### [Goal of the exercise]
In the listing, switch "消费者" to "旅客" in everything from the line containing "从消费者的角度来看，了解航空" down to the line containing "通过对航空旅客服务质量的评价，本研究可以从整体上把握我国". Return only those lines, with nothing else changed.

### [Listed entries]
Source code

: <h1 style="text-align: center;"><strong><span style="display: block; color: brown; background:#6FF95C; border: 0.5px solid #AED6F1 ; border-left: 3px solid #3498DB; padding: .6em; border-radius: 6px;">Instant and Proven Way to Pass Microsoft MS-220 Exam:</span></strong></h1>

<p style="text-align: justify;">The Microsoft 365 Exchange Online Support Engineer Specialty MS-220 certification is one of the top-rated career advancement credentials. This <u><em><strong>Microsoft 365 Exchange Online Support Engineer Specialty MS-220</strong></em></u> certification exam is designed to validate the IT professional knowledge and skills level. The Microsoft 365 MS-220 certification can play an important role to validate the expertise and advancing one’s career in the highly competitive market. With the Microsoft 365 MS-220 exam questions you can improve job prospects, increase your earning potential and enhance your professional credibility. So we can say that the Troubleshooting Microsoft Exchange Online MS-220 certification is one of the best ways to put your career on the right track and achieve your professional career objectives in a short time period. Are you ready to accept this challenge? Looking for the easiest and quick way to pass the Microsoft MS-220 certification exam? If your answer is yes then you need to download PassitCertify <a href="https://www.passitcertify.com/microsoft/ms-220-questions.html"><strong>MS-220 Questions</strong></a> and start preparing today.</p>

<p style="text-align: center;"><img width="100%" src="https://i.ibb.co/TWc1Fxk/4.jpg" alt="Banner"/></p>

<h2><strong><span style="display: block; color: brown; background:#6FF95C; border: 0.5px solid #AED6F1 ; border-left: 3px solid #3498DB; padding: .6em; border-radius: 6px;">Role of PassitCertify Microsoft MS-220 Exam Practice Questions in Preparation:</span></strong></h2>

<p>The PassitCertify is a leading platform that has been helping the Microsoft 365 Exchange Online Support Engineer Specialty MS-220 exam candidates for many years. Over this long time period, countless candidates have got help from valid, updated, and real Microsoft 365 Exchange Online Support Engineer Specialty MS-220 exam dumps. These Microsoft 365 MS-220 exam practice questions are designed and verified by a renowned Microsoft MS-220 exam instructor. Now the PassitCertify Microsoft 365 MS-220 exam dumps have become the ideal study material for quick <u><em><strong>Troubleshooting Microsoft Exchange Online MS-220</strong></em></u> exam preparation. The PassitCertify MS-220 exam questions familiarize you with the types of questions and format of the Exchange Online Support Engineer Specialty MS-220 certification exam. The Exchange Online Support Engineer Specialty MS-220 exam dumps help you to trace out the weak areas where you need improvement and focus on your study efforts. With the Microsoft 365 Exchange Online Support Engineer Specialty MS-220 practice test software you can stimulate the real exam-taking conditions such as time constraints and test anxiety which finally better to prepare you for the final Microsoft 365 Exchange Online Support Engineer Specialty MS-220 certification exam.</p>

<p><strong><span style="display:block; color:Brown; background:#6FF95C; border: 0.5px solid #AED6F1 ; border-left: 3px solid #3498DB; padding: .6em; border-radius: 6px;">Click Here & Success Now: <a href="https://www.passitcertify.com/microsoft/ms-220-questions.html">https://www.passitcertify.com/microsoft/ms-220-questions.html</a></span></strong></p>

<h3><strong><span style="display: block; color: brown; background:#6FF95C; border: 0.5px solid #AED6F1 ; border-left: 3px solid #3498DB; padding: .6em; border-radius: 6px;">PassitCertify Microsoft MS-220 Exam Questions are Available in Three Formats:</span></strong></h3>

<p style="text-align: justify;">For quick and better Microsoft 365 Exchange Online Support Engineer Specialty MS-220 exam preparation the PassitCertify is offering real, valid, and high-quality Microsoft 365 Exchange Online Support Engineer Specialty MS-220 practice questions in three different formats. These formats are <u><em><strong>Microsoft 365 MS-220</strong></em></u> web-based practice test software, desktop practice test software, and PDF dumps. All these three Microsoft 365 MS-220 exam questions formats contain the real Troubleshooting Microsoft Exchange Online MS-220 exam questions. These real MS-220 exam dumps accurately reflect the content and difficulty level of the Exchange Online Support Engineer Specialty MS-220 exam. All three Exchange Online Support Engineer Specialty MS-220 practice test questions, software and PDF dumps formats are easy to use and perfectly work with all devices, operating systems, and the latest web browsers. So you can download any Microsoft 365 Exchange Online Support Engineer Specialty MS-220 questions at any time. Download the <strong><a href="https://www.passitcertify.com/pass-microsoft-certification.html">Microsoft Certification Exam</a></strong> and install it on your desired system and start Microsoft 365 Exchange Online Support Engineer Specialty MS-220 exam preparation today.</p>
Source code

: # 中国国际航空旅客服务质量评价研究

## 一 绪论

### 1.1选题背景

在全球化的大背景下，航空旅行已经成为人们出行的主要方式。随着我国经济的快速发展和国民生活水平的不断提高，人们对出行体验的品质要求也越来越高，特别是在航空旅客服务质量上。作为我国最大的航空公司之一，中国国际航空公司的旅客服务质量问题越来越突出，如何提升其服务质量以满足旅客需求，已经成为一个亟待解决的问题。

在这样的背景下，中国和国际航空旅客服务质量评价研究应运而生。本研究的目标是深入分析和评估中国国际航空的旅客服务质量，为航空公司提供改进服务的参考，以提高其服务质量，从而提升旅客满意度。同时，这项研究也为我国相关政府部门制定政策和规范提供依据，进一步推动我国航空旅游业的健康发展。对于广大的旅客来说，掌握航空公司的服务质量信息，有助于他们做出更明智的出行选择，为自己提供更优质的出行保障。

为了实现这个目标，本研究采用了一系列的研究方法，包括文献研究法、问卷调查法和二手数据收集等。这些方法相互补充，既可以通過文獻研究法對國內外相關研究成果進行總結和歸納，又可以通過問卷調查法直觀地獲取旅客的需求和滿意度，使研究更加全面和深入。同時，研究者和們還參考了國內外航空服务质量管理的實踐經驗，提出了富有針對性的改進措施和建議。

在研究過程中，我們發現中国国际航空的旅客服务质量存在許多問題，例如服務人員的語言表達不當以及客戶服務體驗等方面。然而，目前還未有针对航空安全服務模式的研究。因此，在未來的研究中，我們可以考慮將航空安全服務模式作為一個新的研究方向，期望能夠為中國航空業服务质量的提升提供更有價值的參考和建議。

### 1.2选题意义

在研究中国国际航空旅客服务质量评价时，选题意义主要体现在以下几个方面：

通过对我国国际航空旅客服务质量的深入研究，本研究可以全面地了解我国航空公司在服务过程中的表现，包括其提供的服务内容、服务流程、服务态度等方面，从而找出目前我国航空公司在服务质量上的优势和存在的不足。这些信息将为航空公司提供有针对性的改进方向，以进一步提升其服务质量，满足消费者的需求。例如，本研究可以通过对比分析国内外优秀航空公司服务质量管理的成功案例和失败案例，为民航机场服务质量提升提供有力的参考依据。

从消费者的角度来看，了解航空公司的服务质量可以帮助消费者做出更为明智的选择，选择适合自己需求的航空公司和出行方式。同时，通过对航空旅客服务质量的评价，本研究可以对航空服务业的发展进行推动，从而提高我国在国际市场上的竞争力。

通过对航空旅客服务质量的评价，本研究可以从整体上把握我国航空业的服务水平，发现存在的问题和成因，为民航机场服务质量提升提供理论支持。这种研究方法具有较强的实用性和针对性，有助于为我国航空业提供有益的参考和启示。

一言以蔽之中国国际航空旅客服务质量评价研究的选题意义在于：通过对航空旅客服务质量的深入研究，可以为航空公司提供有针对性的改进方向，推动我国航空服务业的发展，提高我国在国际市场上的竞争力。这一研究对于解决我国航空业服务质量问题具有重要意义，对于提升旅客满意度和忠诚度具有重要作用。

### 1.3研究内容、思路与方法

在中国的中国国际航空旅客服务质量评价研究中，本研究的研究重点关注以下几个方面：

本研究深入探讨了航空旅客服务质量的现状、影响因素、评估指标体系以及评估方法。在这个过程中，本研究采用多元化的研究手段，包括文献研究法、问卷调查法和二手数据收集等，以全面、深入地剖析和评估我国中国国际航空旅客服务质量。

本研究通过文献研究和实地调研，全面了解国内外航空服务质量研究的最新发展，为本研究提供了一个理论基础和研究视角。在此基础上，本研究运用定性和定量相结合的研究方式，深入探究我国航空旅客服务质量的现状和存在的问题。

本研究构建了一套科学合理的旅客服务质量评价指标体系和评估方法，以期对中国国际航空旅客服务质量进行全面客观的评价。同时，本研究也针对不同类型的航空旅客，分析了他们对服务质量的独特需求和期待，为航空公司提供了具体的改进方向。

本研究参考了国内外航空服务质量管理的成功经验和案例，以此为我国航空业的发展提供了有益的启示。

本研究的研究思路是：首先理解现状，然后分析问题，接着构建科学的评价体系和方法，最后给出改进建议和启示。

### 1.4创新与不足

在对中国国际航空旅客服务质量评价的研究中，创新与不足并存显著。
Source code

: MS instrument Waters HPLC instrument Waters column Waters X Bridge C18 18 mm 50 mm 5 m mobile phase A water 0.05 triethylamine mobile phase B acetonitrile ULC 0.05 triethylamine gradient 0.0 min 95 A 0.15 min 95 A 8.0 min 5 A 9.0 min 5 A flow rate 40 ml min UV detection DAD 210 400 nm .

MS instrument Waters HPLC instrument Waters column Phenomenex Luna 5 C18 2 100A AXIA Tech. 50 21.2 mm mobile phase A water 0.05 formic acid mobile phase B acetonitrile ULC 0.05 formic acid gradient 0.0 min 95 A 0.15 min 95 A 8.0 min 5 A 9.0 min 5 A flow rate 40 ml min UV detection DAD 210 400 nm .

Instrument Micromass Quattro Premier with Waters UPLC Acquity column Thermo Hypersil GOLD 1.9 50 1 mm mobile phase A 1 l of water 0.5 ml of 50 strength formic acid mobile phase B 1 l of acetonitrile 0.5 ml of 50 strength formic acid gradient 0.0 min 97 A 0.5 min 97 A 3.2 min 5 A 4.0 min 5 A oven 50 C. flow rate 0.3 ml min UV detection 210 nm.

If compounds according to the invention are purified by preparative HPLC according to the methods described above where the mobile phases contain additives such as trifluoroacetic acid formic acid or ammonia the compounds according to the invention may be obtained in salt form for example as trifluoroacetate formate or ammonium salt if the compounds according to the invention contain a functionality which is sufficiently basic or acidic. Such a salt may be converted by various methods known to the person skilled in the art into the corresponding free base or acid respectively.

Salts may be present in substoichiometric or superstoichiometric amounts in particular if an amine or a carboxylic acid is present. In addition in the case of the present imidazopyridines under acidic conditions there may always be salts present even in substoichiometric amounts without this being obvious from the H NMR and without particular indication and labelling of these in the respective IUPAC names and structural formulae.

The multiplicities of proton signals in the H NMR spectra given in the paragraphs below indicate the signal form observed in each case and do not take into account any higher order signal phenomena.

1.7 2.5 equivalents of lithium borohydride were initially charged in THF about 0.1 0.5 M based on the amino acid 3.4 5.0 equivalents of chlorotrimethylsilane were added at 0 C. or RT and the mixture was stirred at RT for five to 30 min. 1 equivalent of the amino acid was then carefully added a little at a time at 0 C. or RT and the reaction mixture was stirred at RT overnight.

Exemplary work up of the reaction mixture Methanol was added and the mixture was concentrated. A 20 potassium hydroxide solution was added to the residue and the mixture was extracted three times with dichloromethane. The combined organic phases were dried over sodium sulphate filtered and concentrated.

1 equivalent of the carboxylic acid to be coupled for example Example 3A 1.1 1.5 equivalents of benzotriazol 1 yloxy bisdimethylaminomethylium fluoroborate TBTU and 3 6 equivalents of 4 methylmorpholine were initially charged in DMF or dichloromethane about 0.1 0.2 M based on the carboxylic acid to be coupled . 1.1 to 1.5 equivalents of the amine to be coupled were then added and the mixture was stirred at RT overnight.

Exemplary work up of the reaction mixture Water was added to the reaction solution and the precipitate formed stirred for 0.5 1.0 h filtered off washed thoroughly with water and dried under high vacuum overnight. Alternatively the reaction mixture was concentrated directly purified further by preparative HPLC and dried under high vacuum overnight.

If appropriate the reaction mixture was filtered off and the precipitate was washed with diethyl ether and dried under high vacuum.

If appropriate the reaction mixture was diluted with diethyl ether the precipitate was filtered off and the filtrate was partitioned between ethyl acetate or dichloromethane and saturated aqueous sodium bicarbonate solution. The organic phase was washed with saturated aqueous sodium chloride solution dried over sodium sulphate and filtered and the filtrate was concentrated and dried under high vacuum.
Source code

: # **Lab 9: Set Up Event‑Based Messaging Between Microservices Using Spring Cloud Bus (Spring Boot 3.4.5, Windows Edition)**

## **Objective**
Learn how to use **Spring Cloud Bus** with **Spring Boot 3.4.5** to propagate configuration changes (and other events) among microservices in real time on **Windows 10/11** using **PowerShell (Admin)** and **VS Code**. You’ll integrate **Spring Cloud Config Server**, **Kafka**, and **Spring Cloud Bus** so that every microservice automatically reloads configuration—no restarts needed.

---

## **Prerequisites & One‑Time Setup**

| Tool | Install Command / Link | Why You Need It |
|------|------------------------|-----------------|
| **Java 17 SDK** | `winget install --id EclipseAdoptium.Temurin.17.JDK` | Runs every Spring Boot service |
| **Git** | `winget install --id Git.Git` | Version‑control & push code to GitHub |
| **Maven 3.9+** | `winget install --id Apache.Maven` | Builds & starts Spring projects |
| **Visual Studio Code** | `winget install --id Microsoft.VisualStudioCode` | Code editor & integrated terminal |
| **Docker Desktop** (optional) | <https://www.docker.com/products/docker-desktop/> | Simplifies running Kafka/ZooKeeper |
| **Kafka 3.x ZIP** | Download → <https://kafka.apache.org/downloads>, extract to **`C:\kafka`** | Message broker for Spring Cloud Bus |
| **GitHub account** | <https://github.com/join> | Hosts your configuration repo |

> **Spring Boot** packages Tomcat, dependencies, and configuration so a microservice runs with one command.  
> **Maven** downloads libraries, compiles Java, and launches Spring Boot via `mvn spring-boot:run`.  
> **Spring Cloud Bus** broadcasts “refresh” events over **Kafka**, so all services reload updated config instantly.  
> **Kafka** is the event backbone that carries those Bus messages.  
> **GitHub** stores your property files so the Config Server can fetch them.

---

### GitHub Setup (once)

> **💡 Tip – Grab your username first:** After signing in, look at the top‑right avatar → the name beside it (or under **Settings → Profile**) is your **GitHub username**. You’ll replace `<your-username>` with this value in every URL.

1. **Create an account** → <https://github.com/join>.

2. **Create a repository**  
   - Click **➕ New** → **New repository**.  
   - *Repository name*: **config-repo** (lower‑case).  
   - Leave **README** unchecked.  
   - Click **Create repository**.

### [Task response]
从旅客的角度来看，了解航空公司的服务质量可以帮助旅客做出更为明智的选择，选择适合自己需求的航空公司和出行方式。同时，通过对航空旅客服务质量的评价，本研究可以对航空服务业的发展进行推动，从而提高我国在国际市场上的竞争力。

通过对航空旅客服务质量的评价，本研究可以从整体上把握我国航空业的服务水平，发现存在的问题和成因，为民航机场服务质量提升提供理论支持。这种研究方法具有较强的实用性和针对性，有助于为我国航空业提供有益的参考和启示。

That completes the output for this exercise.